Taking Care of Your Body
Physical recovery is generally quick. You can resume normal activities the day after the procedure, though you should avoid anything that increases pain. Cramping is common and responds well to ibuprofen (up to 800 mg every six hours) or a heating pad on the abdomen.
For the first two weeks, avoid vaginal intercourse and don’t insert anything into the vagina, including tampons. Use pads for any bleeding. Showers are fine, but skip baths, swimming, and douching during this window to reduce infection risk. Most people feel physically back to normal well within those two weeks, though bleeding can be intermittent.
Finding Support That Fits
Talking to someone who won’t judge you can be one of the most helpful things you do. That might be a trusted friend, a therapist, or a trained peer counselor. If you don’t have someone in your life you feel safe confiding in, there are resources designed specifically for this.

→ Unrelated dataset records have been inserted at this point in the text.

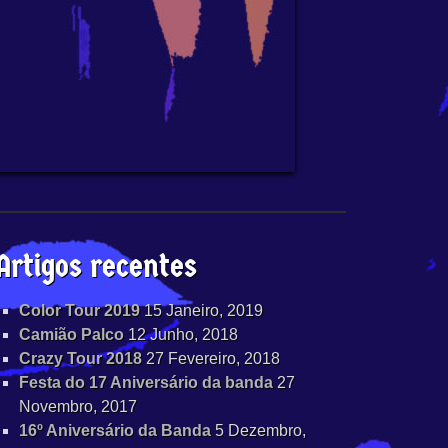
Artigos recentes
Color Tour 2019
15 Janeiro, 2019
Camião Palco
12 Junho, 2018
Crazy Tour 2018
27 Fevereiro, 2018
Festa do 17 Aniversário da banda
27
Novembro, 2017
16º Aniversário da Banda
5 Dezembro,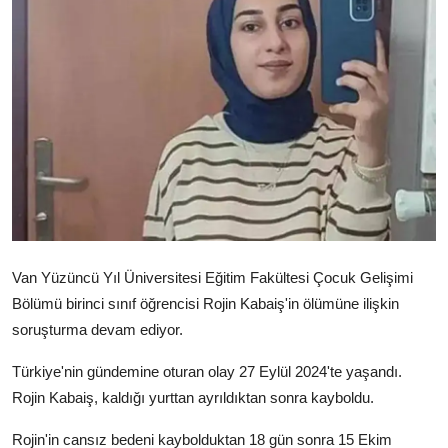
Video
Yazarlar
Arşiv
İletişim
Türkçe
Kurdi
Van Yüzüncü Yıl Üniversitesi Eğitim Fakültesi Çocuk Gelişimi
Bölümü birinci sınıf öğrencisi Rojin Kabaiş'in ölümüne ilişkin
soruşturma devam ediyor.
Türkiye'nin gündemine oturan olay 27 Eylül 2024'te yaşandı.
Rojin Kabaiş, kaldığı yurttan ayrıldıktan sonra kayboldu.
Rojin'in cansız bedeni kaybolduktan 18 gün sonra 15 Ekim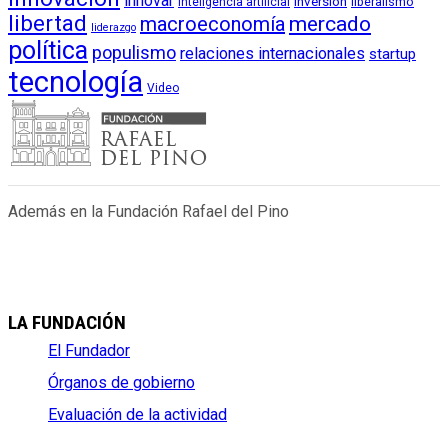
innovar
inversión
liberalismo
inteligencia artificial
libertad
macroeconomía
mercado
liderazgo
política
populismo
relaciones internacionales
startup
tecnología
Video
Además en la Fundación Rafael del Pino
LA FUNDACIÓN
El Fundador
Órganos de gobierno
Evaluación de la actividad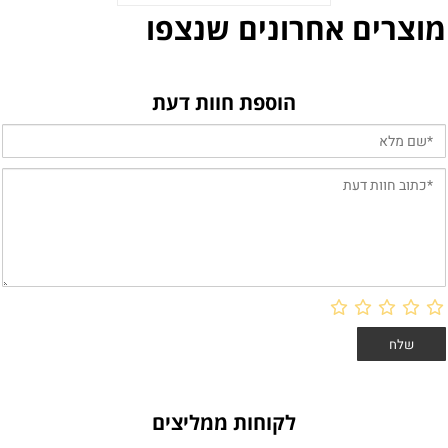
מוצרים אחרונים שנצפו
הוספת חוות דעת
לקוחות ממליצים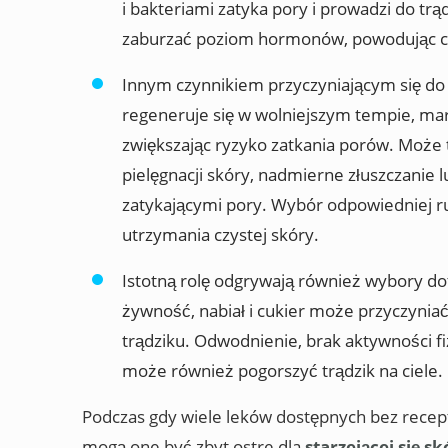
i bakteriami zatyka pory i prowadzi do tr
zaburzać poziom hormonów, powodując cz
Innym czynnikiem przyczyniającym się do 
regeneruje się w wolniejszym tempie, ma
zwiększając ryzyko zatkania porów. Może 
pielęgnacji skóry, nadmierne złuszczanie 
zatykającymi pory. Wybór odpowiedniej ru
utrzymania czystej skóry.
Istotną rolę odgrywają również wybory do
żywność, nabiał i cukier może przyczynia
trądziku. Odwodnienie, brak aktywności fi
może również pogorszyć trądzik na ciele.
Podczas gdy wiele leków dostępnych bez recept
mogą one być zbyt ostre dla
starzejącej się s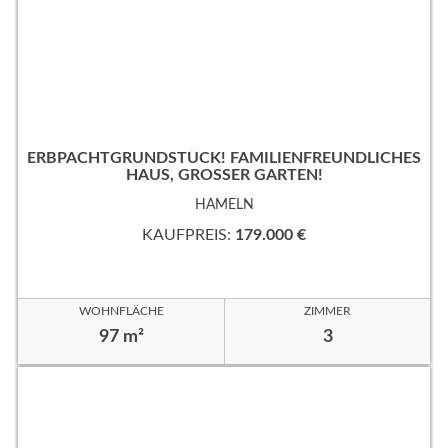
ERBPACHTGRUNDSTÜCK! FAMILIENFREUNDLICHES
HAUS, GROSSER GARTEN!
HAMELN
KAUFPREIS:
179.000 €
WOHNFLÄCHE
ZIMMER
97 m²
3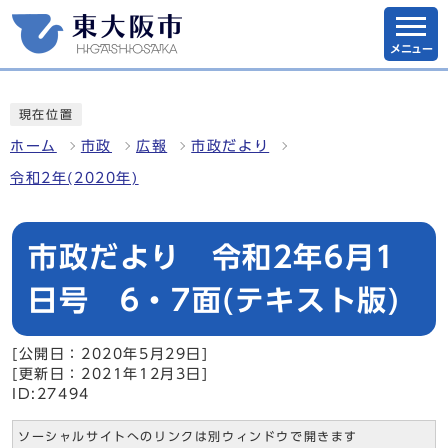
メニュー
現在位置
ホーム
市政
広報
市政だより
令和2年(2020年)
市政だより 令和2年6月1
日号 6・7面(テキスト版)
[公開日：2020年5月29日]
[更新日：2021年12月3日]
ID:27494
ソーシャルサイトへのリンクは別ウィンドウで開きます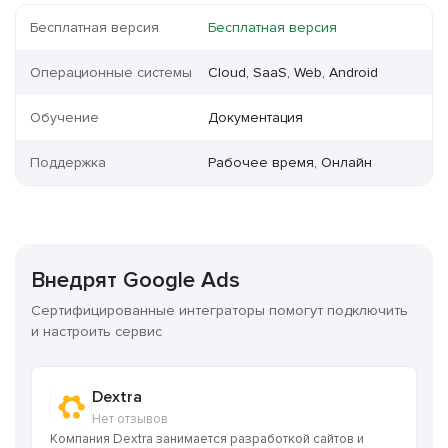
Бесплатная версия
Бесплатная версия
Операционные системы
Cloud, SaaS, Web, Android
Обучение
Документация
Поддержка
Рабочее время, Онлайн
Внедрят Google Ads
Сертифицированные интеграторы помогут подключить
и настроить сервис
Dextrа
Нет отзывов
Компания Dextrа занимается разработкой сайтов и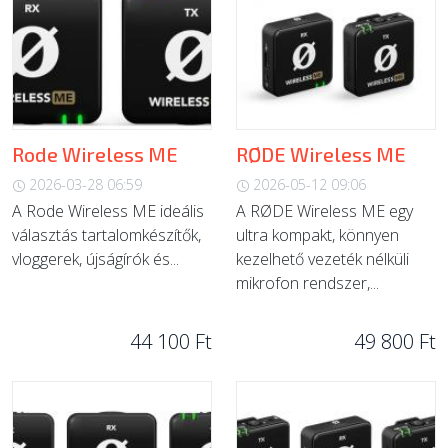
Rode Wireless ME
RØDE Wireless ME
2026-03-28 06:59
2026-05-12 09:06
A Rode Wireless ME ideális
A RØDE Wireless ME egy
választás tartalomkészítők,
ultra kompakt, könnyen
vloggerek, újságírók és...
kezelhető vezeték nélküli
mikrofon rendszer,...
44 100 Ft
49 800 Ft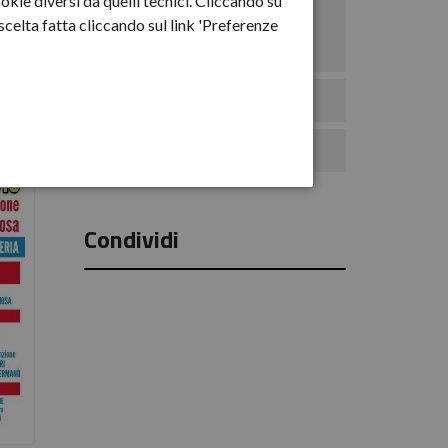
okie diversi da quelli tecnici. Cliccando su
Anno-2025
celta fatta cliccando sul link 'Preferenze
Anno-2026
Eventi
Comunicati Stampa
Condividi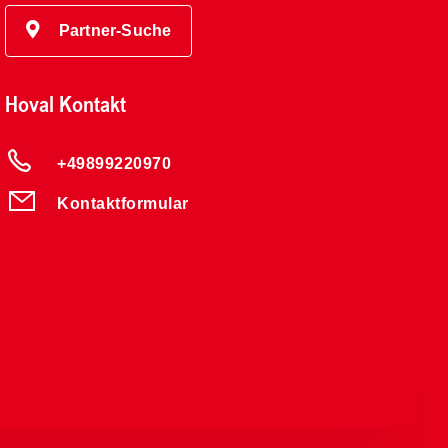
Partner-Suche
Hoval Kontakt
+49899220970
Kontaktformular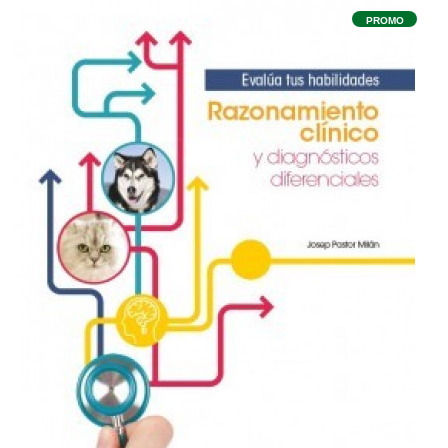
PROMO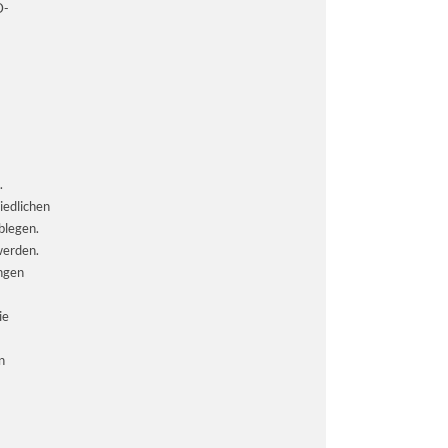
D-
.
iedlichen
blegen.
werden.
ngen
ie
n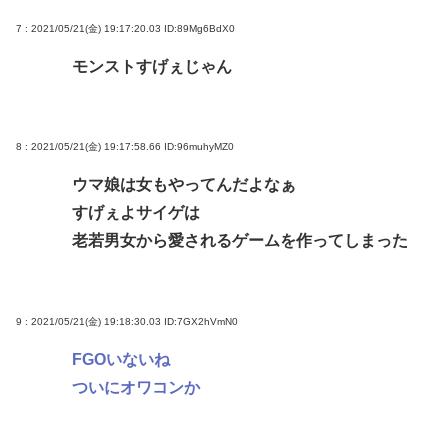
7 : 2021/05/21(金) 19:17:20.03
ID:89Mg6BdX0
モンストすげぇじゃん
8 : 2021/05/21(金) 19:17:58.66
ID:96muhyMZ0
ウマ娘は女もやってんだよなぁ
すげぇよサイゲは
老若男女から愛されるゲームを作ってしまった
9 : 2021/05/21(金) 19:18:30.03
ID:7GX2hVmN0
FGOいないね
ついにオワコンか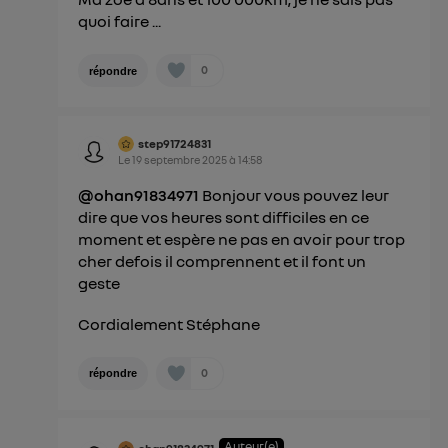
quoi faire ...
0
répondre
step91724831
Le
19 septembre 2025
à
14:58
@ohan91834971
Bonjour vous pouvez leur
dire que vos heures sont difficiles en ce
moment et espère ne pas en avoir pour trop
cher defois il comprennent et il font un
geste
Cordialement Stéphane
0
répondre
Auteur(e)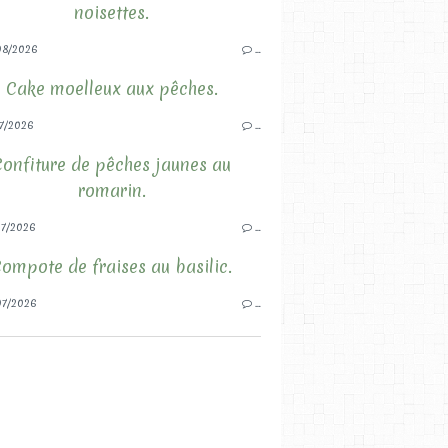
noisettes.
08/2026
…
Cake moelleux aux pêches.
7/2026
…
Confiture de pêches jaunes au
romarin.
7/2026
…
ompote de fraises au basilic.
7/2026
…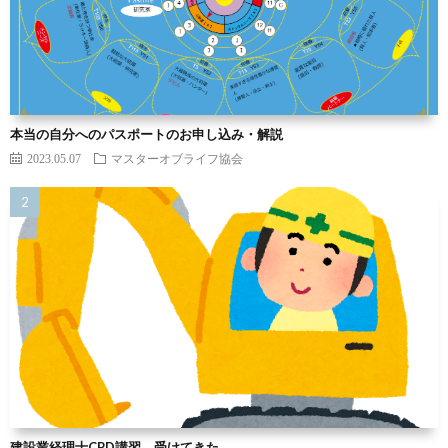
本当の自分へのパスポートのお申し込み・解説
2023.05.07
マスターオブライフ協会
建設業経理士CPD講習 受けてきた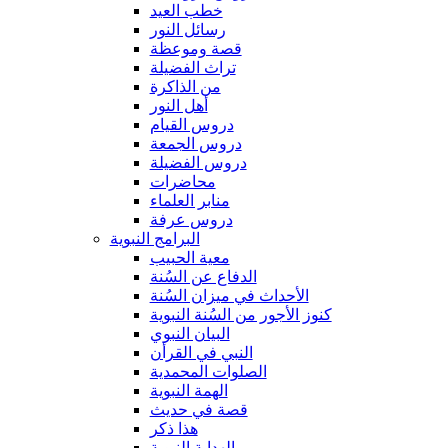
خطب العيد
رسائل النور
قصة وموعظة
تراث الفضيلة
من الذاكرة
أهل النور
دروس القيام
دروس الجمعة
دروس الفضيلة
محاضرات
منابر العلماء
دروس عرفة
البرامج النبوية
معية الحبيب
الدفاع عن السُنة
الأحداث في ميزان السُنة
كنوز الأجور من السُنة النبوية
البيان النبوي
النبي في القرأن
الصلوات المحمدية
الهمة النبوية
قصة في حديث
هذا ذكر
الهداية النبوية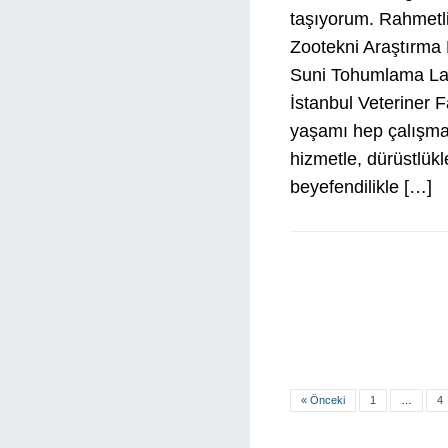
taşıyorum. Rahmet
Zootekni Araştırma 
Suni Tohumlama La
İstanbul Veteriner 
yaşamı hep çalışma
hizmetle, dürüstlükle
beyefendilikle […]
« Önceki
1
…
4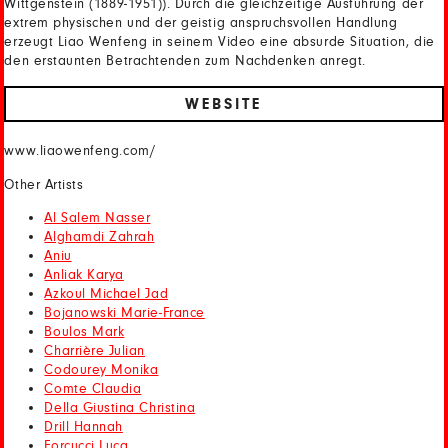
Wittgenstein (1889-1951)). Durch die gleichzeitige Ausführung der
extrem physischen und der geistig anspruchsvollen Handlung
erzeugt Liao Wenfeng in seinem Video eine absurde Situation, die
den erstaunten Betrachtenden zum Nachdenken anregt.
WEBSITE
www.liaowenfeng.com/
Other Artists
Al Salem Nasser
Alghamdi Zahrah
Aniu
Anliak Karya
Azkoul Michael Jad
Bojanowski Marie-France
Boulos Mark
Charrière Julian
Codourey Monika
Comte Claudia
Della Giustina Christina
Drill Hannah
Forcucci Luca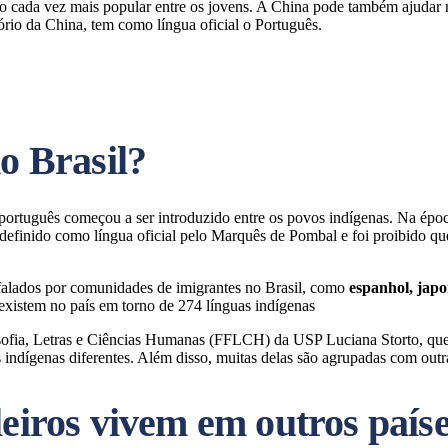
do cada vez mais popular entre os jovens. A China pode também ajudar 
rio da China, tem como língua oficial o Português.
o Brasil?
 português começou a ser introduzido entre os povos indígenas. Na époc
definido como língua oficial pelo Marquês de Pombal e foi proibido que
falados por comunidades de imigrantes no Brasil, como
espanhol, japo
existem no país em torno de 274 línguas indígenas
sofia, Letras e Ciências Humanas (FFLCH) da USP Luciana Storto, que f
 indígenas diferentes. Além disso, muitas delas são agrupadas com out
leiros vivem em outros país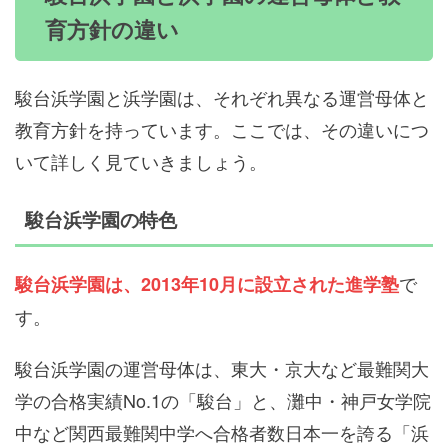
育方針の違い
駿台浜学園と浜学園は、それぞれ異なる運営母体と
教育方針を持っています。ここでは、その違いにつ
いて詳しく見ていきましょう。
駿台浜学園の特色
で
駿台浜学園は、2013年10月に設立された進学塾
す。
駿台浜学園の運営母体は、東大・京大など最難関大
学の合格実績No.1の「駿台」と、灘中・神戸女学院
中など関西最難関中学へ合格者数日本一を誇る「浜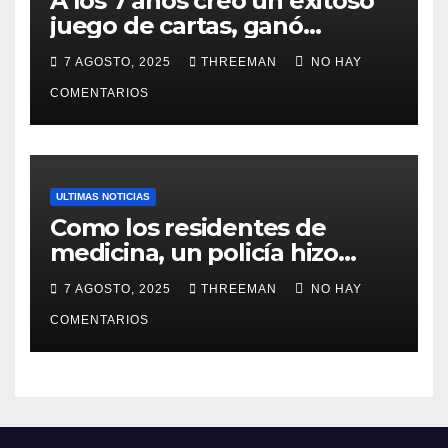
A los 7 años creó un exitoso
juego de cartas, ganó
millones y ahora vendió la
7 AGOSTO, 2025
THREEMAN
NO HAY
idea para cumplir su sueño
COMENTARIOS
ULTIMAS NOTICIAS
Como los residentes de
medicina, un policía hizo
trampa en un examen para
7 AGOSTO, 2025
THREEMAN
NO HAY
obtener un ascenso en Santa
Fe y fue suspendido
COMENTARIOS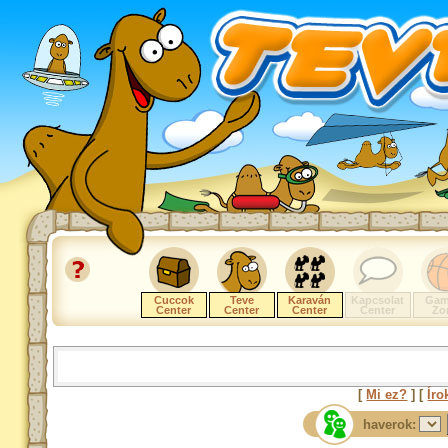
Cuccok
Teve
Karaván
Kapcsolat
Gam
Center
Center
Center
Center
Zo
[
Mi ez?
] [
Íro
haverok: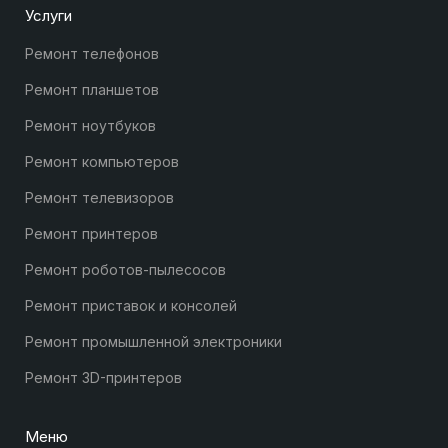
Услуги
Ремонт телефонов
Ремонт планшетов
Ремонт ноутбуков
Ремонт компьютеров
Ремонт телевизоров
Ремонт принтеров
Ремонт роботов-пылесосов
Ремонт приставок и консолей
Ремонт промышленной электроники
Ремонт 3D-принтеров
Меню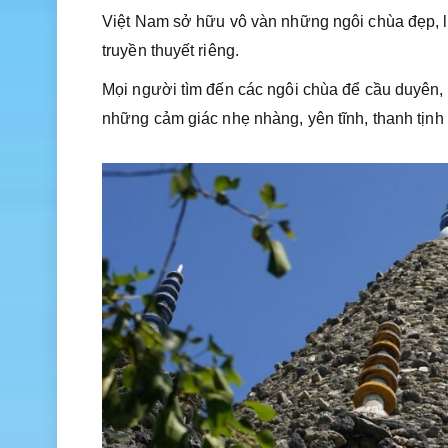
Việt Nam sở hữu vô vàn những ngôi chùa đẹp, l
truyền thuyết riêng.
Mọi người tìm đến các ngôi chùa để cầu duyên,
những cảm giác nhẹ nhàng, yên tĩnh, thanh tịnh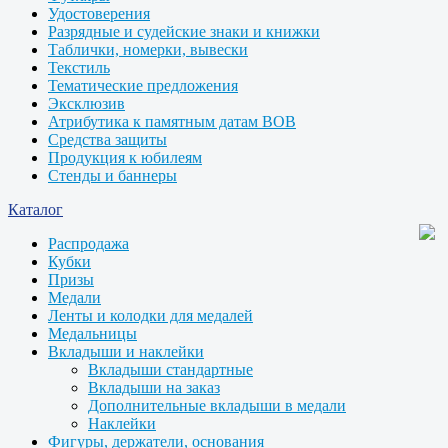
Удостоверения
Разрядные и судейские знаки и книжки
Таблички, номерки, вывески
Текстиль
Тематические предложения
Эксклюзив
Атрибутика к памятным датам ВОВ
Средства защиты
Продукция к юбилеям
Стенды и баннеры
Каталог
Распродажа
Кубки
Призы
Медали
Ленты и колодки для медалей
Медальницы
Вкладыши и наклейки
Вкладыши стандартные
Вкладыши на заказ
Дополнительные вкладыши в медали
Наклейки
Фигуры, держатели, основания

Exhale Pro-Voice runs a confidential text line (617-749-2948) staffed by trained peer counselors, not bots, who provide nonjudgmental after-abortion emotional support. The line is available weekdays from 3 to 9 p.m. Pacific, Saturdays from 1 to 9 p.m. Pacific, and Sundays from 3 to 7 p.m. Pacific. Counselors receive nearly 30 hours of training focused specifically on post-abortion support.
If your distress feels persistent or is getting worse rather than better over the weeks following your abortion, working with a therapist who has experience in reproductive health can help. Signs that professional support would be useful include withdrawing from your relationships, difficulty functioning at work or school, persistent sleep disruption, or emotional numbness that doesn’t lift. These don’t mean something is “wrong” with you. They mean the weight of what you’re carrying would be easier to manage with someone trained to help.